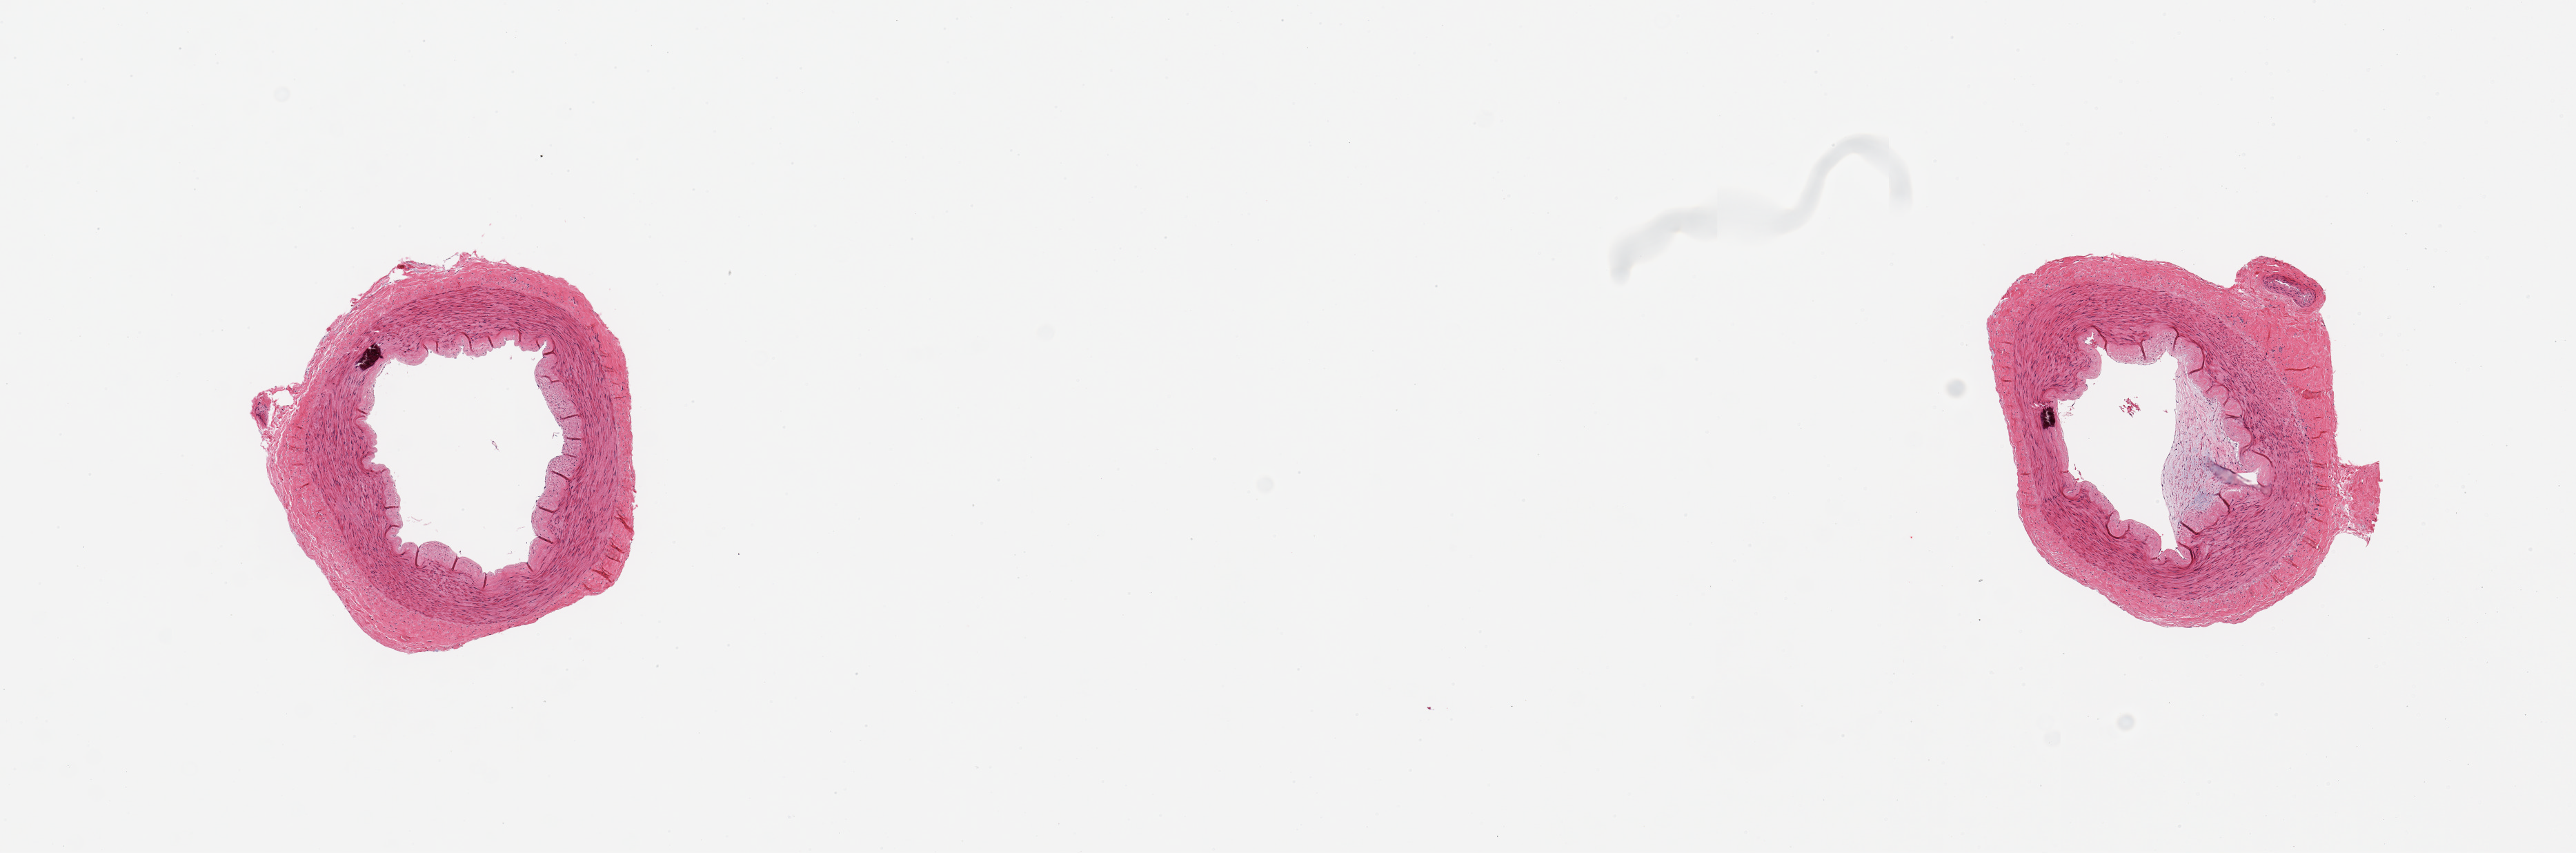
Whole-slide image, hematoxylin and eosin (H&E) stain — low-resolution overview of the scanned area, about 14.8 x 4.9 mm (from a 20x scan); PAXgene-fixed paraffin-embedded (PFPE) section; sampled site (target tissue): tibial artery; donor tissue sample. Male donor.
• reviewer comment on this tissue sample: 2 pieces; focal intimal plaque on 1; small (0.1 mm) medial calcium deposit in each; well trimmed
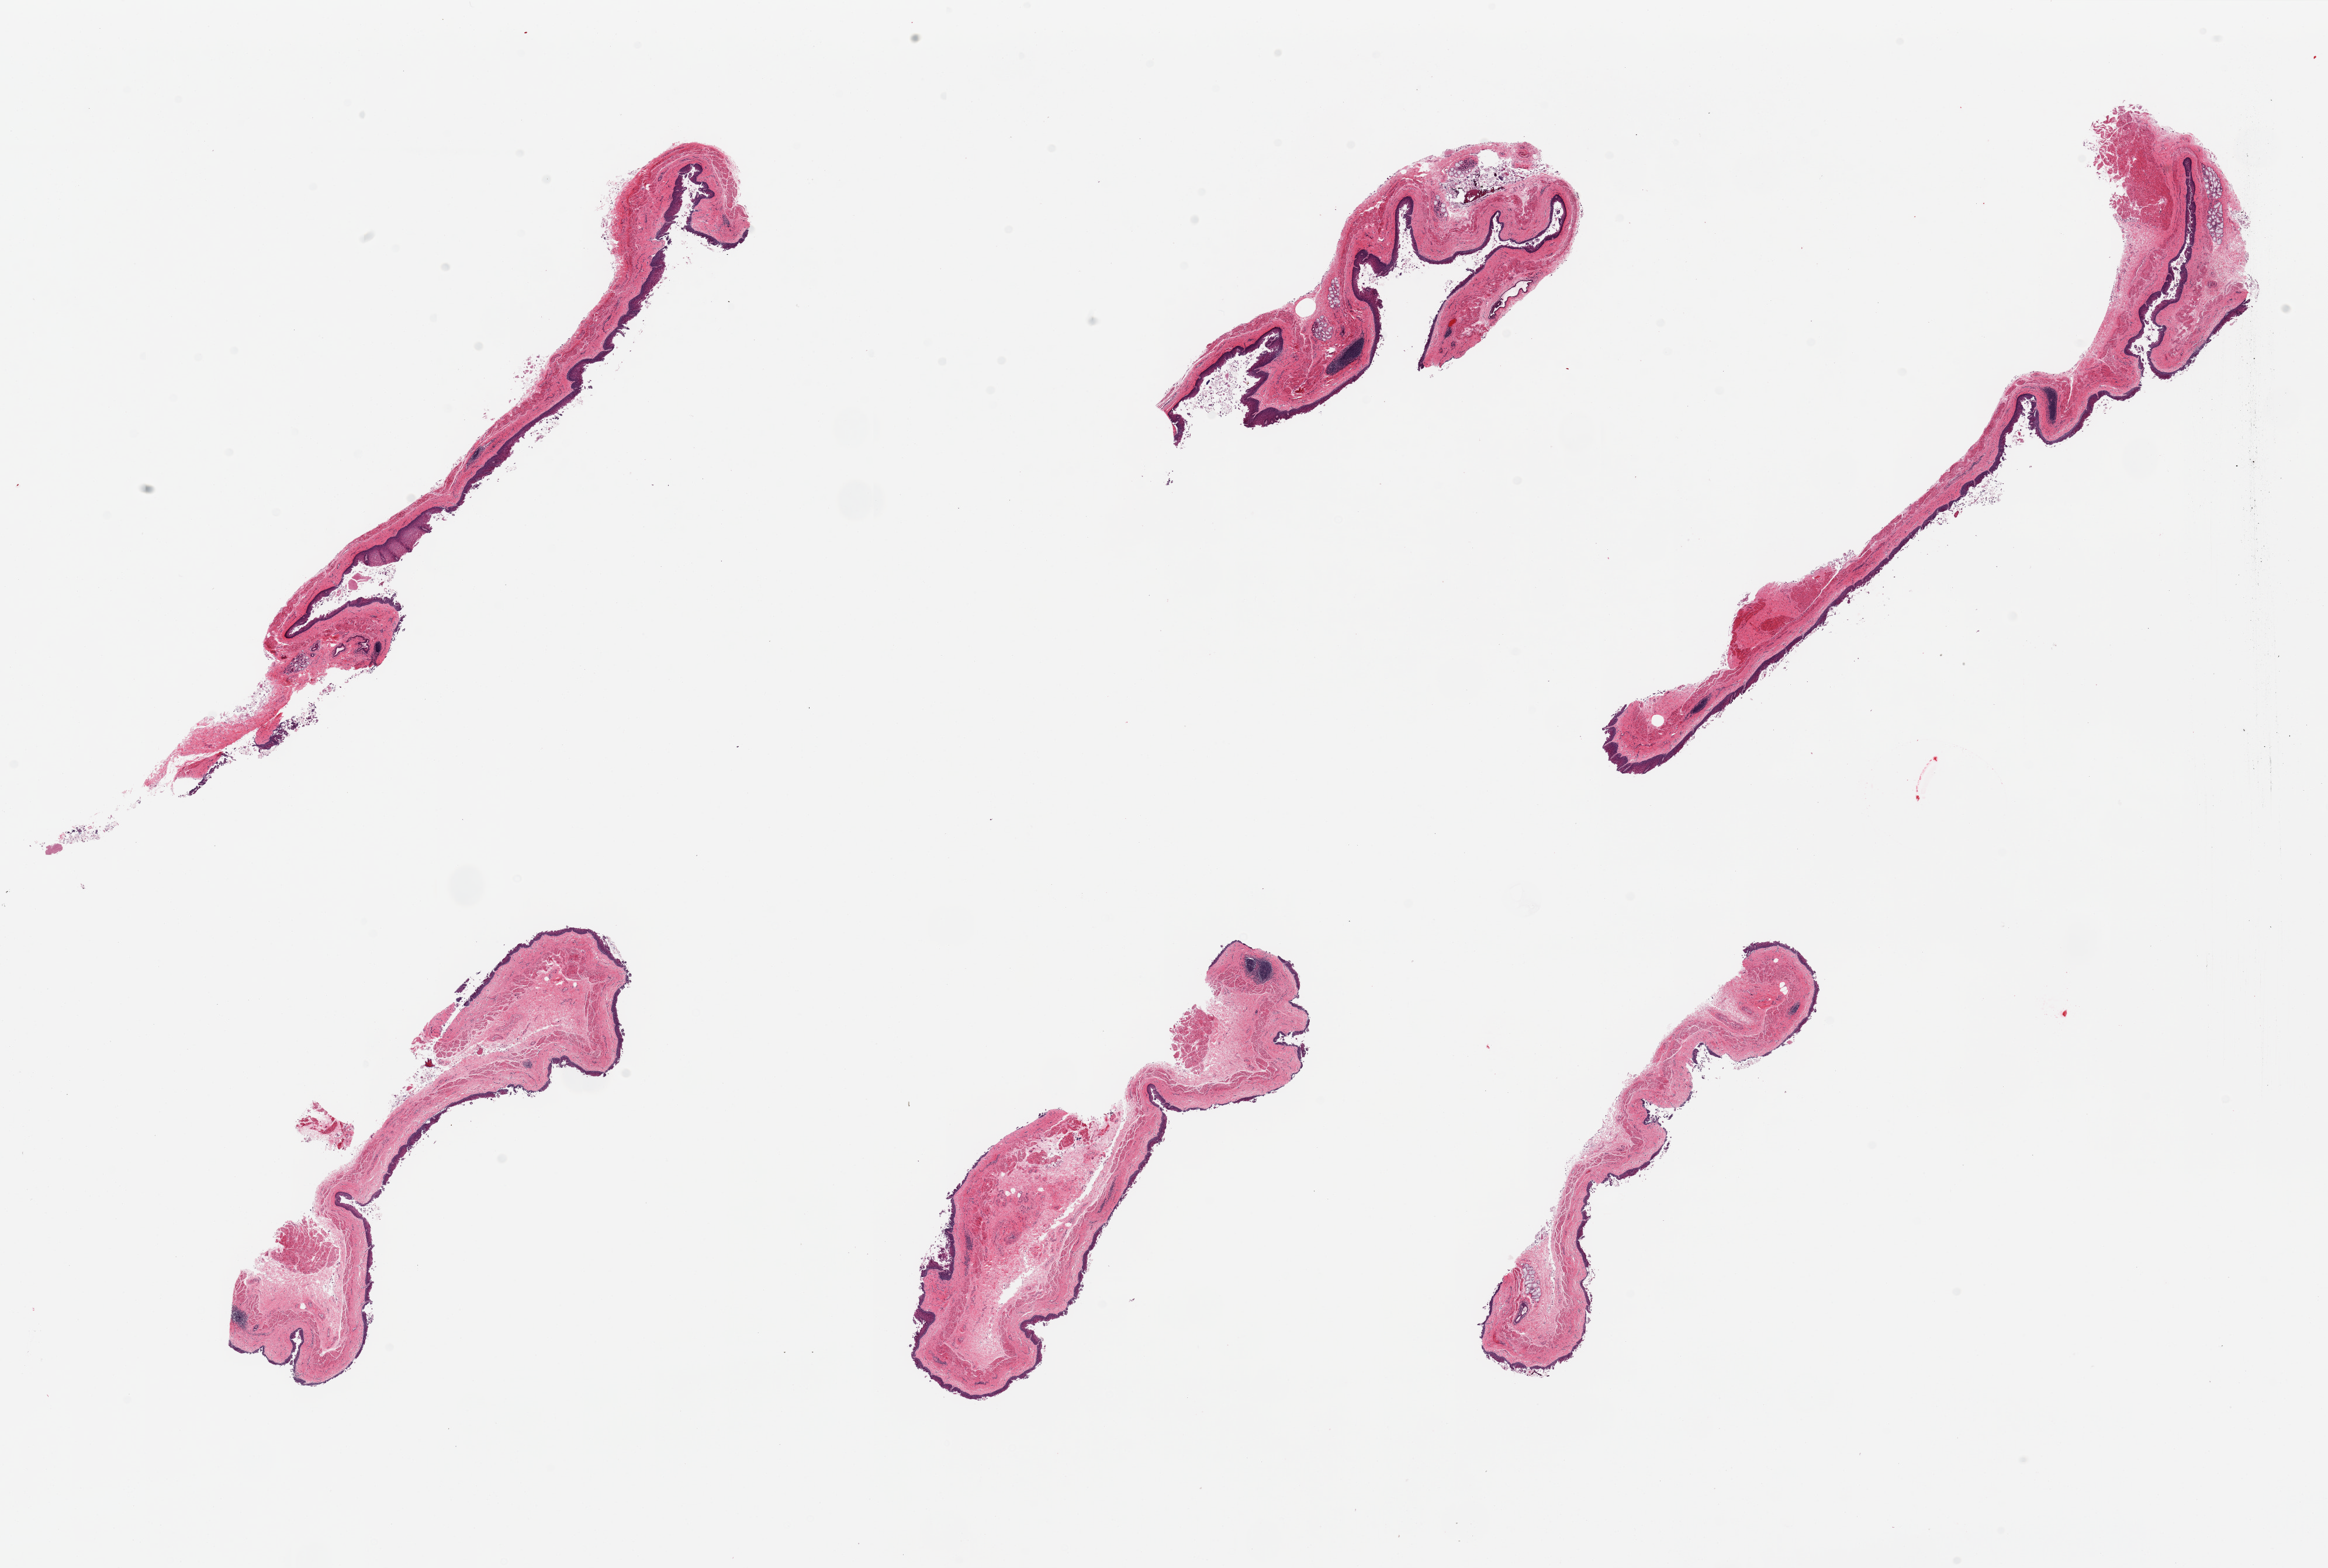
Whole-slide image, H&E stain, brightfield — low-resolution overview of the scanned area, about 31.5 x 21.2 mm, PAXgene-fixed paraffin-embedded (PFPE) section, target tissue: esophageal mucous membrane, tissue donor sample.
Reviewer comment on this tissue sample: 6 pieces; few strips include small portion of muscularis, epithelium sloughing, few lymphoid aggregates, rare dilated submucosal gland (pseudodiverticulosis).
########
■ **WORK TO COMPLETE**
Nothing but the lines from the one containing "each; well trimmed" through the last line of the material may appear in the answer, transcribed exactly and with no pictures.

■ **EXERCISE RESULT**
• reviewer comment on this tissue sample: 2 pieces; focal intimal plaque on 1; small (0.1 mm) medial calcium deposit in each; well trimmed
Whole-slide image, H&E stain, brightfield — low-resolution overview of the scanned area, about 31.5 x 21.2 mm, PAXgene-fixed paraffin-embedded (PFPE) section, target tissue: esophageal mucous membrane, tissue donor sample.
Reviewer comment on this tissue sample: 6 pieces; few strips include small portion of muscularis, epithelium sloughing, few lymphoid aggregates, rare dilated submucosal gland (pseudodiverticulosis).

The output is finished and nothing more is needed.